5,7-dichloro-4-hydroxyquinoline-3-carboxylic acid

Administrative data

Endpoint:

acute toxicity: dermal

Type of information:

experimental study

Adequacy of study:

key study

Study period:

Not reported

Reliability:

2 (reliable with restrictions)

Rationale for reliability incl. deficiencies:

other: A non-GLP study performed to sound scientific principles with a sufficient level of detail to assess the quality of the submitted data.

Data source

Materials and methods

Principles of method if other than guideline:

A single application of 2000 mg/kg test material was dermally applied to two rabbits under an impervious, occlusive bandage. Residual test substance was wiped off when the bandage was removed 24 hours after application. Test animals were observed for 14 days following test substance administration.

GLP compliance:

not specified

Test type:

other: similar to standard acute method

Limit test:

yes

Test material

Test animals

Species:

rabbit

Strain:

New Zealand White

Sex:

male

Details on test animals or test system and environmental conditions:

No further information available on test animals and environmental conditions.

Administration / exposure

Type of coverage:

occlusive

Vehicle:

other: 0.5 % methylcellulose

Details on dermal exposure:

Animals were prepared 24 hours prior to dosing by clipping the trunk. A single application of 2000 mg/kg of neat test substance was applied to the clipped trunks of two male New Zealand White rabbits under an impervious, occlusive bandage. 3.0 mL of 0.5% methylcellulose was used to moisten the test material to ensure sufficient contact of the test material with the skin. Residual test material was wiped off when the bandage was removed 24 hours after application.

Duration of exposure:

24 hours

Doses:

1 dose of 2000 mg/kg

No. of animals per sex per dose:

2 males

Control animals:

no

Details on study design:

- Duration of observation period following administration: 14 days
- Frequency of weighing: test animals were weighed on days 1, 2, 8 and 15

Results and discussion

Mortality:

Both animals survived the test period at the 2000 mg/kg dose level.

Clinical signs:

other: There were no clinical signs indicative of systemic toxicity.

Other findings:

Erythema and oedema were observed on both animals immediately after test material removal. One rabbit had erythema through test day three and the other rabbit had erythema through test day eleven.

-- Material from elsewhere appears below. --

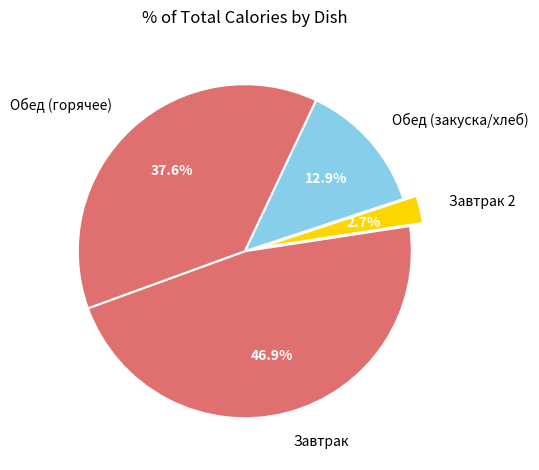

How many slices are in this pie chart?

4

Any other information on results incl. tables

Table 1: Bodyweights in kg

Animal number	Test day 1	Test day 2	Test day 8	Test day 15
94A0966	3.96	3.82	3.94	4.11
94A3131	3.82	3.71	3.75	3.82

Applicant's summary and conclusion

Interpretation of results:

not classified

Remarks:

Migrated information Criteria used for interpretation of results: EU

Conclusions:

Under the conditions of the study, the estimated acute dermal LD50 for male New Zealand White rabbits was greater than 2000 mg/kg.

Executive summary:

Under the conditions of the study, the estimated acute dermal LD50 for male New Zealand White rabbits was greater than 2000 mg/kg.